▶ **Exercise tasks**
1: Translate this sentence from the article about the song "Unorthodox" into Spanish: "The track was produced and co-written by British production team Future Cut."
2: Repeat word for word the part of the "Unorthodox" article that runs from "Example singles chronology" down to "album Now 79.".

▶ **Quoted passage**
Single by Wretch 32 featuring Example

from the album Black and White and Playing in the Shadows
- Released: 17 April 2011
- Recorded: 2010
- Genre: British hip hop
- Length: 3:05
- Label: Ministry of Sound
- Songwriter(s): Jermaine Scott; Elliot Gleave; Darren Lewis; Iyiola Babalola; Ian Brown; John Squire;
- Producer(s): Future Cut; Shell Shock;

Wretch 32 singles chronology
| "Traktor" (2011) | "Unorthodox" (2011) | "Don't Go" (2011) |

Example singles chronology
| "Game Over" (2011) | "Unorthodox" (2011) | "Changed the Way You Kiss Me" (2011) |

= Unorthodox (Wretch 32 song) =

"Unorthodox" is a song by Tottenham-born rapper Wretch 32 featuring vocals from British recording artist Example. It was released on 17 April 2011 as the second single from his second studio album Black and White. A 12" vinyl was released the following day. The song samples Run D.M.C.'s "What's It All About" and Manchester band The Stone Roses' 1989 hit "Fools Gold" which appears on the US version of The Stone Roses and later on Turns into Stone. The track was produced and co-written by British production team Future Cut. The song also features on the album Now 79.

▶ **Information given**

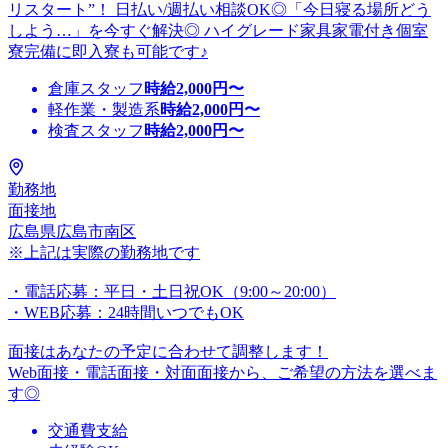
リスタート”！ 日払い/週払い相談OK◎「今日寝る場所どう
しよう…」を今すぐ解決◎ ハイグレード家具家電付き個室
寮完備に即入寮も可能です♪
倉庫スタッフ
時給
2,000
円〜
軽作業・製造系
時給
2,000
円〜
検査スタッフ
時給
2,000
円〜
勤務地
面接地
広島県広島市南区
※上記は実際の勤務地です
・電話応募：平日・土日祝OK（9:00～20:00）
・WEB応募：24時間いつでもOK
面接はあなたの予定に合わせて調整します！
Web面接・電話面接・対面面接から、ご希望の方法を選べま
す◎
交通費支給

▶ **Answers to this exercise**
1: La pista fue producida y coescrita por el equipo de producción británico Future Cut.

2:
Example singles chronology
| "Game Over" (2011) | "Unorthodox" (2011) | "Changed the Way You Kiss Me" (2011) |

= Unorthodox (Wretch 32 song) =

"Unorthodox" is a song by Tottenham-born rapper Wretch 32 featuring vocals from British recording artist Example. It was released on 17 April 2011 as the second single from his second studio album Black and White. A 12" vinyl was released the following day. The song samples Run D.M.C.'s "What's It All About" and Manchester band The Stone Roses' 1989 hit "Fools Gold" which appears on the US version of The Stone Roses and later on Turns into Stone. The track was produced and co-written by British production team Future Cut. The song also features on the album Now 79.